Supervised fine-tuning
As mentioned above, we first use TRL's SFTTrainer to perform supervised fine-tuning on the 7B Llama v2 model using QLoRA on the SFT data subset:
# load the base model in 4-bit quantization
bnb_config = BitsAndBytesConfig(
load_in_4bit=True,
bnb_4bit_quant_type="nf4",
bnb_4bit_compute_dtype=torch.bfloat16,
)
base_model = AutoModelForCausalLM.from_pretrained(
script_args.model_name, # "meta-llama/Llama-2-7b-hf"

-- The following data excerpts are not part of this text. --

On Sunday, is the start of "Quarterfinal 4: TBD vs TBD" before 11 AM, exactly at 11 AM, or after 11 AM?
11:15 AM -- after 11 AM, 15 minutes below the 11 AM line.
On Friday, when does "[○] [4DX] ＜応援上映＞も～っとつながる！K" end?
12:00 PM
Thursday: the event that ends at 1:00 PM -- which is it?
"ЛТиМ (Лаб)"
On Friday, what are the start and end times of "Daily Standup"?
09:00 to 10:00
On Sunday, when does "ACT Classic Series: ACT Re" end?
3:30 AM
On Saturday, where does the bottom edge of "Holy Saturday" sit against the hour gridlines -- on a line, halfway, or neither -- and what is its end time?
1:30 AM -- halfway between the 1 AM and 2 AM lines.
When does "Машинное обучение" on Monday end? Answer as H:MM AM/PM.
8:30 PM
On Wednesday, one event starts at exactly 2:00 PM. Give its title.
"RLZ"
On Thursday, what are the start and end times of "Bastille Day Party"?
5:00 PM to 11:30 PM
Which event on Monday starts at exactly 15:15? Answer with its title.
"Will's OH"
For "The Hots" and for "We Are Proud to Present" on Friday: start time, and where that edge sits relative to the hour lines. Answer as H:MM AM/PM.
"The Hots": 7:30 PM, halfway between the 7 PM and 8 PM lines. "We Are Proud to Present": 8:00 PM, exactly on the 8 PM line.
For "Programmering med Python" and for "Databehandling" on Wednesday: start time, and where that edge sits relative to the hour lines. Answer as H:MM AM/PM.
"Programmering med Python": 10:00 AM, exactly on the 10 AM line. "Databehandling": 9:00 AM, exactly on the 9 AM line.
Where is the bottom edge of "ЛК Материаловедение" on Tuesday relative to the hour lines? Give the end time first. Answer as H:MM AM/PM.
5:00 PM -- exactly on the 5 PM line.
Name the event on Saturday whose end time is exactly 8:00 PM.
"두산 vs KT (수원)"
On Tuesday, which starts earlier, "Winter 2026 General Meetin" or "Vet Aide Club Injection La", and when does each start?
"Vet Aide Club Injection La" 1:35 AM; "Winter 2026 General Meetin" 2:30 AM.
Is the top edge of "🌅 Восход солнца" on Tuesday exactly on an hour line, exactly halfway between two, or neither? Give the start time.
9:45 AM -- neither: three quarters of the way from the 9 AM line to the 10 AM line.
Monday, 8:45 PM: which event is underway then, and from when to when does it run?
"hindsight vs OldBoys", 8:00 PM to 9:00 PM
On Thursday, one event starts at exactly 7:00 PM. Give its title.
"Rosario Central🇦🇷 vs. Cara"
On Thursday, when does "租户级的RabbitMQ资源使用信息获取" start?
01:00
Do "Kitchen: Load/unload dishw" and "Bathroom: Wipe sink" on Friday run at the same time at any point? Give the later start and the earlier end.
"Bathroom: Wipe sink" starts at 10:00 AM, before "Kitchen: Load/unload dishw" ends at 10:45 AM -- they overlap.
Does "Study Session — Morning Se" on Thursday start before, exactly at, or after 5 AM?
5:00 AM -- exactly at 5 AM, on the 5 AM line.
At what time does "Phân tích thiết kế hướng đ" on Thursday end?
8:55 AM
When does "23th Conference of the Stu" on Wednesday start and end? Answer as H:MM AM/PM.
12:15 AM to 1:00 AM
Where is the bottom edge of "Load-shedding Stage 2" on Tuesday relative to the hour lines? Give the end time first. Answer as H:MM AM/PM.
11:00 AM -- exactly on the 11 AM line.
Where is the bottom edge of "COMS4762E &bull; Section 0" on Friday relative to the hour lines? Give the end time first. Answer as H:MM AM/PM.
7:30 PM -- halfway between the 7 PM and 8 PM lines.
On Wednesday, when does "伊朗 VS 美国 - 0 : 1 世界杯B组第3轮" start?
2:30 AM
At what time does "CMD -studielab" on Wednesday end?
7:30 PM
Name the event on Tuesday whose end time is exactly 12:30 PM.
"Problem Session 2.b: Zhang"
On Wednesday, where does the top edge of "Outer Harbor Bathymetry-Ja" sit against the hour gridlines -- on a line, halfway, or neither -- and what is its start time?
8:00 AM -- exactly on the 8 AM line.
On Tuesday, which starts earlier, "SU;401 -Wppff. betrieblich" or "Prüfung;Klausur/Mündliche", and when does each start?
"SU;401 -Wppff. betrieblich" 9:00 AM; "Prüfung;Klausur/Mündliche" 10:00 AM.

quantization_config=bnb_config,
device_map={"": 0},
trust_remote_code=True,
use_auth_token=True,
)
base_model.config.use_cache = False
# add LoRA layers on top of the quantized base model
peft_config = LoraConfig(
r=script_args.lora_r,
lora_alpha=script_args.lora_alpha,
lora_dropout=script_args.lora_dropout,
target_modules=["q_proj", "v_proj"],
bias="none",
task_type="CAUSAL_LM",
)
...
trainer = SFTTrainer(
model=base_model,
train_dataset=train_dataset,
eval_dataset=eval_dataset,
peft_config=peft_config,
packing=True,
max_seq_length=None,
tokenizer=tokenizer,
args=training_args, # HF Trainer arguments
)
trainer.train()
DPO training
After SFT is completed, we save the generated model. Then, we continue to train DPO. We use the model generated by SFT as the basic model and reference model of DPO, and train the model with DPO as the objective function on the stack-exchange preference data generated above. We choose to fine-tune the model for LoRa, so we load the model using Peft's AutoPeftModelForCausalLM function:
model = AutoPeftModelForCausalLM.from_pretrained(
script_args.model_name_or_path, # location of saved SFT model
low_cpu_mem_usage=True,
torch_dtype=torch.float16,
load_in_4bit=True,
is_trainable=True,
)
model_ref = AutoPeftModelForCausalLM.from_pretrained(
script_args.model_name_or_path, # same model as the main one
low_cpu_mem_usage=True,
torch_dtype=torch.float16,
load_in_4bit=True,
)
...
dpo_trainer = DPOTrainer(
model,
model_ref,
args=training_args,
beta=script_args.beta,
train_dataset=train_dataset,
eval_dataset=eval_dataset,
tokenizer=tokenizer,
peft_config=peft_config,
)
dpo_trainer.train()
dpo_trainer.save_model()
As can be seen, we load the model in 4-bit mode and then train it by selecting the QLora method through the peft_config parameter. The trainer also uses the evaluation data set to evaluate training progress and reports some key metrics, such as optionally recording and displaying implicit rewards through WandB. Finally, we can push the trained model to HuggingFace Hub.
Summarize
The complete source code of the SFT and DPO training scripts can be found in the directory examples/stack_llama_2, and the trained merged model has also been uploaded to HF Hub (see here).